A wild chrysanthemum was tucked into the white hair at her temple, and her smile was full of apology: "You city kid probably won't be used to coarse sugar. After things are settled, I'll fry some peanuts for you."

I clenched the mugwort candy in my palm and saw Liu Sandao nod at me.

When Zhou Guilan put down the bowl, I noticed a crescent-shaped callus on the inside of her thumb—a mark from years of holding a sickle to cut mugwort.

The wedding candies were slightly warm in the bowl.

I suddenly remembered what Ah Xiu had said to me, and the strip of cloth she had stuffed into my hand.

The character for "lie" in the phrase "They are all lying" is missing a radical.

It's more like the "艾" in "艾草" (Artemisia argyi).

The pharmacopoeia cover on Liu Sandao's suit pocket had been replaced with "A Collection of Folk Remedies" at some point.

The title page reads: "Datura poisoning can be countered with mugwort, but it must be taken for seven consecutive days."

A cacophony of noise rose and fell outside the courtyard, mixed with the suppressed sobs of the girls.

I peered out the window and saw Chen Dashan directing the villagers to hang white lanterns in the ancestral hall.

Zhou Guilan grabbed a little girl in a red coat and smeared white powder on her face.

The girl was at most sixteen or seventeen years old, with a vacant, puppet-like gaze and white foam, possibly from a sedative, sticking to the corner of her mouth.

"Master Liu! It's time to give the groom a celebratory ceremony!"

Aunt Wang swung in a rusty razor, the blade stained with dark red dirt.

Liu Sandao suddenly blocked my way and pulled out a pair of silver scissors from his suit pocket: "Use these, they've been blessed."

He made a hand gesture on the scissors with his fingertips, then turned to me and winked: "Don't be nervous, it's just a token gesture, shaving three strands of hair as a 'betrothal gift'."

As the silver scissors grazed behind my ear, I heard the sound of chains being dragged from the corner of the yard.

Ah Xiu was tied to the millstone, a faded red paper flower pinned in her hair, staring at the girl tied to the locust tree not far away.

The girl was wearing the same red wedding dress as Ah Xiu from back then, with half a lotus flower embroidered on the lapel.

"Sister-in-law, please untie Ah Xiu, she looks so pitiful."

I said, clutching my sleeve.

Zhou Guilan's hand, which was applying lipstick to the girl, suddenly trembled, and the rouge box fell to the ground with a "thud".

"Don't untie her! She'll bite if she goes berserk!"

Before she could finish speaking, Ah Xiu suddenly struggled violently, making a strange "hoarse" sound from her throat.

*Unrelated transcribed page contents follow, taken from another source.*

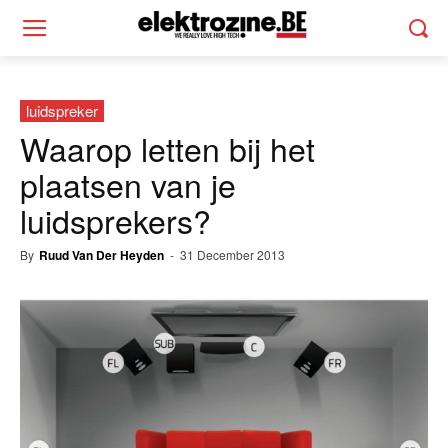
luidspreker
Waarop letten bij het
plaatsen van je
luidsprekers?
By
Ruud Van Der Heyden
-
31 December 2013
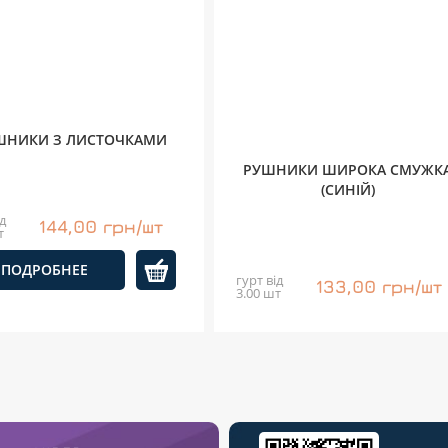
ШНИКИ З ЛИСТОЧКАМИ
РУШНИКИ ШИРОКА СМУЖК
(СИНІЙ)
д
144,00 грн/шт
т
ПОДРОБНЕЕ
гурт від
133,00 грн/шт
3.00 шт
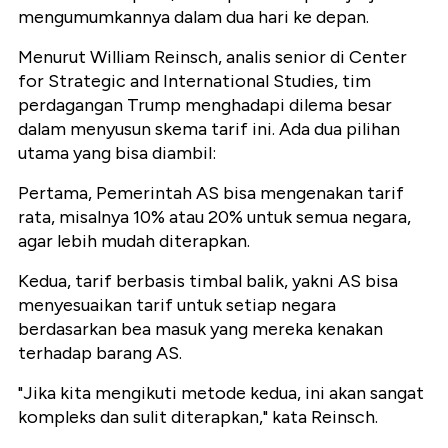
mengumumkannya dalam dua hari ke depan.
Menurut William Reinsch, analis senior di Center
for Strategic and International Studies, tim
perdagangan Trump menghadapi dilema besar
dalam menyusun skema tarif ini. Ada dua pilihan
utama yang bisa diambil:
Pertama, Pemerintah AS bisa mengenakan tarif
rata, misalnya 10% atau 20% untuk semua negara,
agar lebih mudah diterapkan.
Kedua, tarif berbasis timbal balik, yakni AS bisa
menyesuaikan tarif untuk setiap negara
berdasarkan bea masuk yang mereka kenakan
terhadap barang AS.
"Jika kita mengikuti metode kedua, ini akan sangat
kompleks dan sulit diterapkan,"
kata Reinsch.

He spat out a mouthful of blood.

Liu Sandao glanced at Ah Xiu without saying a word, and then paused his scissors in my hair.

"After we finish this business, I'll take her to stay at the Guanyin Temple in town."

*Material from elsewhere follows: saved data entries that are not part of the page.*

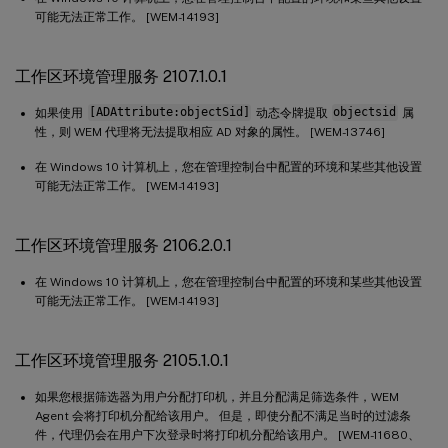
可能无法正常工作。 [WEM-14193]
工作区环境管理服务 2107.1.0.1
如果使用
[ADAttribute:objectSid]
动态令牌提取
objectsid
属
性，则 WEM 代理将无法提取相应 AD 对象的属性。 [WEM-13746]
在 Windows 10 计算机上，您在管理控制台中配置的环境和某些其他设置
可能无法正常工作。 [WEM-14193]
工作区环境管理服务 2106.2.0.1
在 Windows 10 计算机上，您在管理控制台中配置的环境和某些其他设置
可能无法正常工作。 [WEM-14193]
工作区环境管理服务 2105.1.0.1
如果您根据筛选器为用户分配打印机，并且分配满足筛选条件，WEM
Agent 会将打印机分配给该用户。 但是，即使分配不满足当时的过滤条
件，代理仍会在用户下次登录时将打印机分配给该用户。 [WEM-11680、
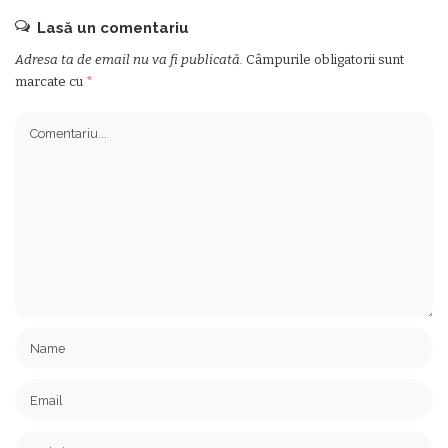
Lasă un comentariu
Adresa ta de email nu va fi publicată.
Câmpurile obligatorii sunt
marcate cu
*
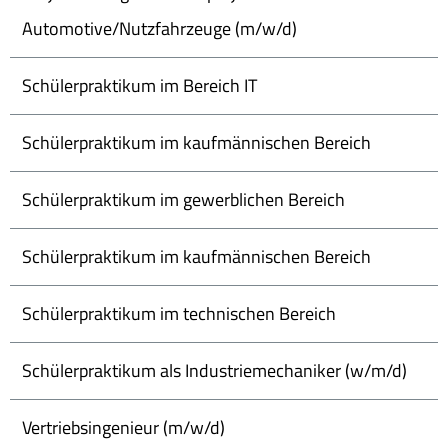
Automotive/Nutzfahrzeuge (m/w/d)
Schülerpraktikum im Bereich IT
Schülerpraktikum im kaufmännischen Bereich
Schülerpraktikum im gewerblichen Bereich
Schülerpraktikum im kaufmännischen Bereich
Schülerpraktikum im technischen Bereich
Schülerpraktikum als Industriemechaniker (w/m/d)
Vertriebsingenieur (m/w/d)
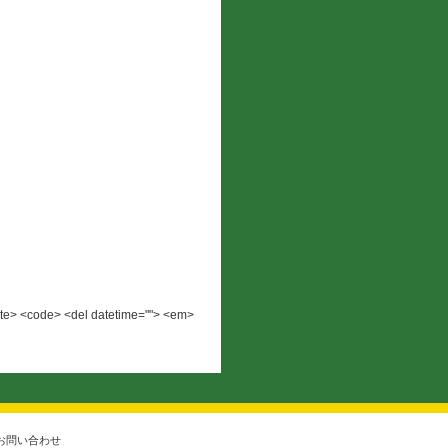
 <cite> <code> <del datetime=""> <em>
お問い合わせ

In the afternoon, when the villagers brought seven girls into the village, I realized that the so-called "selection of a wife" was actually a farce.

The girls were blindfolded and tied up under the eaves of the ancestral hall.

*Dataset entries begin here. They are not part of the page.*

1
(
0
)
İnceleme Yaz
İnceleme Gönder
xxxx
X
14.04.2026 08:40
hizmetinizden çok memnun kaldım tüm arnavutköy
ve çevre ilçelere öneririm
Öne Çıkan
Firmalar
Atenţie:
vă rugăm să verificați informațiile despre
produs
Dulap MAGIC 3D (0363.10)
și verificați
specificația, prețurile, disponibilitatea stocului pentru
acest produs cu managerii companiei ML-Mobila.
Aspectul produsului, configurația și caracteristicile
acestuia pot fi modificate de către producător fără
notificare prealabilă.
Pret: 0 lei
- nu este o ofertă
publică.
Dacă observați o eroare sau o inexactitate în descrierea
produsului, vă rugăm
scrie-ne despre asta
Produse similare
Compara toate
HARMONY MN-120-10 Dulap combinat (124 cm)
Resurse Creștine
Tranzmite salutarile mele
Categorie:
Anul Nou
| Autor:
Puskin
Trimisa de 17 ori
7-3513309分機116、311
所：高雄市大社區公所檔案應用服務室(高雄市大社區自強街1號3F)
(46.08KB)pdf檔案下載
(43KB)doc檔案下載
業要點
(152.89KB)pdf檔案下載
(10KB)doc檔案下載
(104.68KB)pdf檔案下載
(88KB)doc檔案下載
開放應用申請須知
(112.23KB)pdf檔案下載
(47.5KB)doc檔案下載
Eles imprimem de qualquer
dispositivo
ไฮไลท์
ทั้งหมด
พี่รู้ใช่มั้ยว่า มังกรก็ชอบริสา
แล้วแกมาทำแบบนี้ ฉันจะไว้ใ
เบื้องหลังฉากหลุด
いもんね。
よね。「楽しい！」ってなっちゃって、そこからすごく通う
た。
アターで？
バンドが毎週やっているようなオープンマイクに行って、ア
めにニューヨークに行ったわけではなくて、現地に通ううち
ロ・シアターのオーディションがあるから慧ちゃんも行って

The youngest was no more than fourteen or fifteen years old, and their wrists and ankles were tied with red ropes engraved with talismans.

"According to the rules, the groom has to choose the bride by her face."

Chen Dashan handed over a lantern covered with red gauze, his smile carrying an unnatural obsequiousness.

“If you take a fancy to someone, put a cinnabar mole on her forehead.”